Crockford: See, I hate that shit.

Dad: Why? I mean…

Crockford: It’s so obnoxious! People made great music all the time after 1980, these people are just…yuppies frozen in time.

Dad: I know, I know.

 

Dad: That’s the thing about young boomer culture, it was very intimate, very open.

Crockford: Isn’t that all young people though? You’re learning how to really talk to other people outside of a familial space, letting your guard down. The movie does capture that feeling. 

 

Richard and Chloe both form a quiet counterpoint to the character’s antics and obsession with 1960s culture. The script implies Chloe had an unhappy upbringing and thus doesn’t share the group’s nostalgia—“I don’t like talking about my past as much as you guys do,” she says, while Richard points out that life involves responsibilities and not just “fun.”

 

Crockford: That past line is such a BURN, these people are stuck.

Dad: See, I get what Richard’s saying, square that he is. When you have children, there’s this being, and suddenly you are singularly responsible for them. That is the most important thing, the most important—so what do you do, you know? You need to put them ahead of anything else.

Crockford: I think that’s part of why a lot of my generation didn’t have kids. Well, there was the economic thing too, we literally couldn’t afford it and you could, but I also didn’t wanna make that, uh, deal with the devil, so to speak. I wanted to make my own choices and not compromise everything.

Dad: I also really thought life would be fun, when I was fifteen—I just didn’t expect any hardships. Money issues, working my ass off, divorce—anything like that.

Crockford: …. Well…no, I can’t say I thought life would be fun, but I also had a lot of issues already at fifteen, so no, that just wasn’t on the docket. But then I actively prefer being an adult, so…I didn’t think that as a teenager, no.

 

As the friends party on, sexual tension spreads between characters, especially Karen and Sam. Michael hits on Chloe repeatedly until someone feeds him a quaalude. Meanwhile, despite his war injury, Nick and Chloe develop feelings for one another.

 

Crockford: One thing that’s aged this movie besides the nostalgia—Michael now would be seen as a creep. It’s not unrealistic for the character, but he just keeps trying to get laid and the movie thinks it’s cute.

Dad: I agree, it’s weird.

Crockford: However, Kevin Kline, Harold, is easily the worst character. In denial that he sold out, he keeps covering it up with jokes and stunts. “That cop is one of a hell of a guy”—what’re you talking about?!

 

At the end of The Big Chill, Karen and Sam consummate their attraction but separate, Harold impregnates Meg per Sarah’s request, and Nick decides to stay on in Alex’s old house with Chloe.

 

Crockford: [laughing] Monogamy and marriage are so fucking weird! “Oh, we can’t sleep with anyone else unless we make this one deal where you can knock her up!”

 

Crockford: Alright Dad, final thoughts?

Dad: The movie’s a little too whimsical.

Crockford: Yeah, I’d agree. It’s in love with itself.
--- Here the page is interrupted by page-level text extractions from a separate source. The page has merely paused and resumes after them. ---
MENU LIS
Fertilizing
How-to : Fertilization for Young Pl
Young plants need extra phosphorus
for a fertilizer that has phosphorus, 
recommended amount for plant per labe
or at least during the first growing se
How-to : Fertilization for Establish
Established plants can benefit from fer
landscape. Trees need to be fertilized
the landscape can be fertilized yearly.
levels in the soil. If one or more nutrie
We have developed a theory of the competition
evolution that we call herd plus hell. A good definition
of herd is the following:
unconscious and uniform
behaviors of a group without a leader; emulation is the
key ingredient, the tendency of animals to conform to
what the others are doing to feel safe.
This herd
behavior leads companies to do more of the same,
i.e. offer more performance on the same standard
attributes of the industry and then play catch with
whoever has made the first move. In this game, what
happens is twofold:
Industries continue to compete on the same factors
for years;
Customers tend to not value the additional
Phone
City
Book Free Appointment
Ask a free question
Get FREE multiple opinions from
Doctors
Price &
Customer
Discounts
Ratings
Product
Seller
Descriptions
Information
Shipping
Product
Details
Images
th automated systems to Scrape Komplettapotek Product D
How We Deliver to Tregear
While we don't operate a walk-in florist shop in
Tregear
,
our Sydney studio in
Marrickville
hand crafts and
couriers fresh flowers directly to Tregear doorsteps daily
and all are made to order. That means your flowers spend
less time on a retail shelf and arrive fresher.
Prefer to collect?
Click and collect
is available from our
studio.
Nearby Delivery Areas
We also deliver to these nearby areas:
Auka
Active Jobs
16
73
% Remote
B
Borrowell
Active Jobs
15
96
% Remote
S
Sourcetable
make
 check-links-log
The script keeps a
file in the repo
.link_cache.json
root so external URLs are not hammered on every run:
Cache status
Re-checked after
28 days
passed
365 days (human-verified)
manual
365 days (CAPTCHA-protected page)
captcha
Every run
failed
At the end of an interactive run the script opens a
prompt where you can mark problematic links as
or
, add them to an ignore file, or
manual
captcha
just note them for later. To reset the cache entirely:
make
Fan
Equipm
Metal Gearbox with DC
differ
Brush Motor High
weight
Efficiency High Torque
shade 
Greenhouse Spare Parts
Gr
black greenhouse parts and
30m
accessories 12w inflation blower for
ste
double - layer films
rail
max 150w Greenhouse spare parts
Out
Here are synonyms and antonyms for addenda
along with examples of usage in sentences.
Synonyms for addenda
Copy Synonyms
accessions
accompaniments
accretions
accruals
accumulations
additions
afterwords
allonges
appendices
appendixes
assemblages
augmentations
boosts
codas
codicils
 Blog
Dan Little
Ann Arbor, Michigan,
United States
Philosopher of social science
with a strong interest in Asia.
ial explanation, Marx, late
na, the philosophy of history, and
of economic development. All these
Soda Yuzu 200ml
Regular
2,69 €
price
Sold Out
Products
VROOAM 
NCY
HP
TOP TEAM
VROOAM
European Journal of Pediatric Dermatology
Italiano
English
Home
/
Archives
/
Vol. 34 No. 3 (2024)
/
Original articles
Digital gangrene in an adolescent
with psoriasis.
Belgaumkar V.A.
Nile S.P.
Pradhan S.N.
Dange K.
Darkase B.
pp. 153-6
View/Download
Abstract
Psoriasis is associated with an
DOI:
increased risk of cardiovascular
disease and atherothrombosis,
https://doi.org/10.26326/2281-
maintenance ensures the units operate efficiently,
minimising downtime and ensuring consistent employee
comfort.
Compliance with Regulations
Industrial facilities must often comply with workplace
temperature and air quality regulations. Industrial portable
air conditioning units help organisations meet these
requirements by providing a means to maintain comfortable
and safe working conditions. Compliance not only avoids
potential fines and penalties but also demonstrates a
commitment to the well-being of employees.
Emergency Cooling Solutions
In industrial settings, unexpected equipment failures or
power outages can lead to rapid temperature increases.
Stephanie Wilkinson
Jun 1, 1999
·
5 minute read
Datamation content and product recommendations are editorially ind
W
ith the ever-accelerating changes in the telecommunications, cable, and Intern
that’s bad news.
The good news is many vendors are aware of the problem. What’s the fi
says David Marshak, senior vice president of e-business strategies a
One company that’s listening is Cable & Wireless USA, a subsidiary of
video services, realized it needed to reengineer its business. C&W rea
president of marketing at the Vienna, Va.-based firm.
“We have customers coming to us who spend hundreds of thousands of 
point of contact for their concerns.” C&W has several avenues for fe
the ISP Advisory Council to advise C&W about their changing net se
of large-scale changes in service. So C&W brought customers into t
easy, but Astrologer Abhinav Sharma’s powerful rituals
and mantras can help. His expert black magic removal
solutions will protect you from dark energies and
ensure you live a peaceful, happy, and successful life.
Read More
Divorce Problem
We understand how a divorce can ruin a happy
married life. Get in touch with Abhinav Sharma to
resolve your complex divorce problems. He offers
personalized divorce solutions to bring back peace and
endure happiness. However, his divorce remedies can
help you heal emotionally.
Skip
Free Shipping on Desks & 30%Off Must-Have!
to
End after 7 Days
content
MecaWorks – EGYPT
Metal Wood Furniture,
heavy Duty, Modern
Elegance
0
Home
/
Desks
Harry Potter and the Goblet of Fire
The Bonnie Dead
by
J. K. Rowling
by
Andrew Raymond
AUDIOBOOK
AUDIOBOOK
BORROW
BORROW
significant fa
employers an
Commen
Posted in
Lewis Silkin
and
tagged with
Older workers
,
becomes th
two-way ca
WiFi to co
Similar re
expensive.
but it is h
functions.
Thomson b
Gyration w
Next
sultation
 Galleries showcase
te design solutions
Dad: Like there are things in here you’d never say to your buddies, even the ones from twenty years ago.

Crockford: The best lines to me, though, are the cutting ones—Meg Tilly about the past, “The great existential man,” too. That one hurt. I can’t relate to a lot of the characters though financially. Maybe some of the feelings involved. 

Dad: I also just don’t think these generational divides—millennials, boomers, Gen Xers—are real, it’s all stagnation, it’s just a false impression.

Crockford: I think the divide is there—but we’re also all copying each other more than we want to admit. Who knows? Maybe we’ll get a millennial version of The Big Chill sometime soon…oh God. What have I done?